Distance: Questions about the future of Love part 1

A look into the future of love with the ever growing choices we have in the world.

In the 21st century, love has never been simpler but more complicated. Why? It is easier than ever to connect and disconnect with people you think you may or may not love but the question is, how beneficial is this? I as a person who has loved, been loved and seen the effects it has on the psyche find some questions I cannot answer. For example, will I ever find a partner for life or will I be lost in a pool of partners who give me fulfilment for the moment but not for moments?

Will the fact I care for someone now mean I will be unable to care for others in the future? Sometimes I ponder on the choices I made while in relationships and wonder if I had no other choices would the outcome still have remained the same? It’s easy to say life goes on and there’s plenty more fish in the sea but with the way life is going today, will the sea continue to be prosperous. Everywhere you turn your darkest desires can be met but what about the things that aren’t supposed to be easy to get?

Everyone screams about a soft and easy life but I question is life supposed to be so simple as the hardships or up and downs build an equilibrium which I believe is essential, so in a world running close to trying to extinguish what makes life difficult where does the new equilibrium stand? Even I am a guilty advocate for enjoying life but in terms of a relationship, I see the need for some hardships and I question what hardships are and aren’t acceptable as we progress in this ever increasingly pleasure filled times.

[Collected data]
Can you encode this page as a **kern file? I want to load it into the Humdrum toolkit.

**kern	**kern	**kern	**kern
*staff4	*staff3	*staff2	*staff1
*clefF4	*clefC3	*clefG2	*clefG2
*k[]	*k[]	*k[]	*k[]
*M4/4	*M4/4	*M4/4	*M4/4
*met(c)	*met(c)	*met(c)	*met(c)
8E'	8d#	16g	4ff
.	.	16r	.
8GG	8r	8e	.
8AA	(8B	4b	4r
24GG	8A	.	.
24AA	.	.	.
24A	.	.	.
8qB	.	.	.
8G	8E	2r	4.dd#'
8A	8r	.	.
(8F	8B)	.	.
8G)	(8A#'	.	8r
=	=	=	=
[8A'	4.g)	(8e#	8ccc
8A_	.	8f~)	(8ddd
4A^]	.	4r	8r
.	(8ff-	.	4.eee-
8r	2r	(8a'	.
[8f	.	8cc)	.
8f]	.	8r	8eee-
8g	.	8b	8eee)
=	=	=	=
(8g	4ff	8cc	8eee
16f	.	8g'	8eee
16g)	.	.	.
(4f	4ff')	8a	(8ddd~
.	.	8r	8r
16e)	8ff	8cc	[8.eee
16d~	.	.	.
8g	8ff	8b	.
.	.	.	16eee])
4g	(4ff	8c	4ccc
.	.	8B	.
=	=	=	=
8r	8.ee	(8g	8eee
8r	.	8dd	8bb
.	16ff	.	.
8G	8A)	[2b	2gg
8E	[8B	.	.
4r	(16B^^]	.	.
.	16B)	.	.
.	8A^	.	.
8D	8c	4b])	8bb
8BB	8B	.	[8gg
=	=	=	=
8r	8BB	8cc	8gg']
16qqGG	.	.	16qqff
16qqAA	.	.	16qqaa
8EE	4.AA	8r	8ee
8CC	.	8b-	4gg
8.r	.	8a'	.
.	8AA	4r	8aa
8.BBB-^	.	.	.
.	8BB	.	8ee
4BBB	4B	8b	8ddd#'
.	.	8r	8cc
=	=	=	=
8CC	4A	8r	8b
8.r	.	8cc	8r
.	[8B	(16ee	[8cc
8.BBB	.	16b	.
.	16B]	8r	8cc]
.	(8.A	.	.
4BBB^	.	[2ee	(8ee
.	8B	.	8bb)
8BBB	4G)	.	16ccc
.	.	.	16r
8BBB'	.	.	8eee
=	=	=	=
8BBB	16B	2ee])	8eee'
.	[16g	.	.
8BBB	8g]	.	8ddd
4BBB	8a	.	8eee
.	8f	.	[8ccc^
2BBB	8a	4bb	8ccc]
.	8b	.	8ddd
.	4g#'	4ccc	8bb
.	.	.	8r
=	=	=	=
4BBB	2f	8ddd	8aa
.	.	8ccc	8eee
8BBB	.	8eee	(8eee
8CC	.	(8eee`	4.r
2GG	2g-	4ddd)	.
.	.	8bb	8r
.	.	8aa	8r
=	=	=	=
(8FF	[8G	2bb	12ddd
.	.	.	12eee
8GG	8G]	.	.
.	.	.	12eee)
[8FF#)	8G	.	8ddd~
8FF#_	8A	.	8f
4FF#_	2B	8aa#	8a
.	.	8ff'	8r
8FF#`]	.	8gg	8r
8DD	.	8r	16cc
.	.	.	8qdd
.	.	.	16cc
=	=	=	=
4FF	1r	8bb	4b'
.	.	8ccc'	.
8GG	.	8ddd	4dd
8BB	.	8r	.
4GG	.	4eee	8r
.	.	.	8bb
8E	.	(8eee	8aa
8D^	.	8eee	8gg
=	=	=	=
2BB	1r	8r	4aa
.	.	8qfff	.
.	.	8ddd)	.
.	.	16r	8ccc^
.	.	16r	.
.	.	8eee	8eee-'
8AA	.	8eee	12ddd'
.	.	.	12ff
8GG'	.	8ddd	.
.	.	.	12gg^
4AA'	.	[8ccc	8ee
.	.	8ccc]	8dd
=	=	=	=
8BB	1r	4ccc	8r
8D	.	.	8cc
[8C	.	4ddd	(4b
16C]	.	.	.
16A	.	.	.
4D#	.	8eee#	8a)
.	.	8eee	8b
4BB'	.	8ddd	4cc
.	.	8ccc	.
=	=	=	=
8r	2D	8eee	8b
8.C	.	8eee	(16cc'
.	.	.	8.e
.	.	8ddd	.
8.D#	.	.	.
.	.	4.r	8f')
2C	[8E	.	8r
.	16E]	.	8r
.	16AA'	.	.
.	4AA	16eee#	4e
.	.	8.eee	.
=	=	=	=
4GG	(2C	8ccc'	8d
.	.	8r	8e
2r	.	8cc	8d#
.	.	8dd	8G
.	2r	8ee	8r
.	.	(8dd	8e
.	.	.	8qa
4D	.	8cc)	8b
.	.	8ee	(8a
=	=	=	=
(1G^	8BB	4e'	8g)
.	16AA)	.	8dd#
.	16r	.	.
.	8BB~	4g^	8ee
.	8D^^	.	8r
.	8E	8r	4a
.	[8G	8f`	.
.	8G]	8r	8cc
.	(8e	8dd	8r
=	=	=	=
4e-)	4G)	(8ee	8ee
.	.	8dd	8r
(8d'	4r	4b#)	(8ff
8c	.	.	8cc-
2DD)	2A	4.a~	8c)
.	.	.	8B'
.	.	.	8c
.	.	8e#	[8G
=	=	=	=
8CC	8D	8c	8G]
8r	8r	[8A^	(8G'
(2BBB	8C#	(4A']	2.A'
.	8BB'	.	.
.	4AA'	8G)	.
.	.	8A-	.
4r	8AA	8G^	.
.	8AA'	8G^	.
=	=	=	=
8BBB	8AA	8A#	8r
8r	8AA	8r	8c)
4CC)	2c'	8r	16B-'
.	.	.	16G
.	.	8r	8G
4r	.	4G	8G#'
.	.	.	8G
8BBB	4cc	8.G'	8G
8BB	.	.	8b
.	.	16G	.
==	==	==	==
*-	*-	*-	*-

*REQUIRED WORK*
1. In the essay on the future of love, in which century is love described as never having been simpler but more complicated?
2. Duplicate the passage of the essay on the future of love from "Will the fact" to "easy to get?".
None of the entries are needed here.

*YOUR WRITTEN ANSWERS*
1. The 21st century.

2.
Will the fact I care for someone now mean I will be unable to care for others in the future? Sometimes I ponder on the choices I made while in relationships and wonder if I had no other choices would the outcome still have remained the same? It’s easy to say life goes on and there’s plenty more fish in the sea but with the way life is going today, will the sea continue to be prosperous. Everywhere you turn your darkest desires can be met but what about the things that aren’t supposed to be easy to get?